Plårp goes home
Sent home on August 5, 2007.
My dearest silken-footed sister, Plårp, went home on Monday. I, petrified at the thought of leaving the safe haven of my pitch-black closet (grues! grues! hiding everywhere!), didn’t quite figure this out until Friday, however.
Monday afternoon, when I started clamoring for Plårp to bring me my daily ham-and-spam sandwich, I received no answer. An hour of shouting and clamoring resulted in no sandwich, so I continued hooting and chirping for another two hours until I was hoarse as a horse off course. That plan having failed in its entirety, I sang the “Horst Wessel Song” by Horst Wessel for the next six hours, at the top of my lungs.
My ham-and-spam sandwich still failing to materialize in the hands of my nimble-toed sister, I started hurling myself against the door and walls of the closet in aggravation.
I did this for about four days. Slam, slam, slam!
On Friday, I accidentally knocked the closet door off its hinges. I probably could have just used the doorknob, but it was more fun and dramatic this way. Squeezing my pupils shut tighter than a sheep’s sphincter, the first sight to splash violently against my corneas was a view of my computer, sitting quietly on the desk about six feet from my closet. It was on.
I shrieked in horror and retreated to the farthest reaches of the closet, curling into a fetal position and jamming my thumb in my mouth. This was, unfortunately, the same end of the closet I had been employing as a makeshift commode, so lying here wasn’t the least bit pleasant. But it was better than being eaten alive by my computer!
After wallowing there for a little over six hours, I finally found enough courage (it was hiding under the mound of feces!) to tiptoe carefully out of the closet, crawl on my belly across the floor toward the computer, and try to determine once and for all if it was truly the merciless engine of death which I had come to believe it was.
It took until 7:89 p.m. on Saturday for me to slither nervously (not so blithe now, I am not) toward the computer, get myself up into a kneeling position, and fearfully press any key to disengage my Alyssa Milano screensaver. During this uneventful trip across the floor, I realized my dearest sister Plårp must’ve abandoned me, and taken her scrumptious feet with her.
I squealed in horror as the blood-red desktop reappeared on the screen. It was all true! It was going to kill me! I leapt to my feet, and before the dastardly machine had a chance to do its dastardly deeds to yours truly, I had smashed it into a thousand tiny pieces with its own mouse and keyboard. I then ran screaming from my house, setting fire to the structure as I flew out the door, just to make sure the computer was good and dead.
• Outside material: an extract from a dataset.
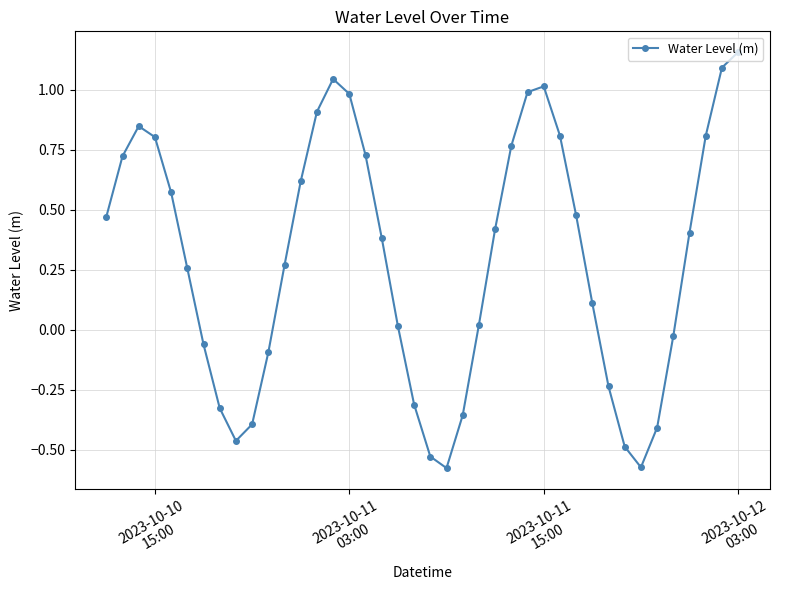

How many lines are shown in the chart?

1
[Feetnote: With my evil computer smashed and my house a smoking pile of ruins, I’ll be spending the next several weeks living in the stumblebum stables on Wiggensworth Street. An old stumblebum named Willie offered to let me borrow his computer (he called it an apple, but it didn’t look like a piece of fruit to me—more like another hideous engine of death) so I could type this up and share it with all my dear readers.]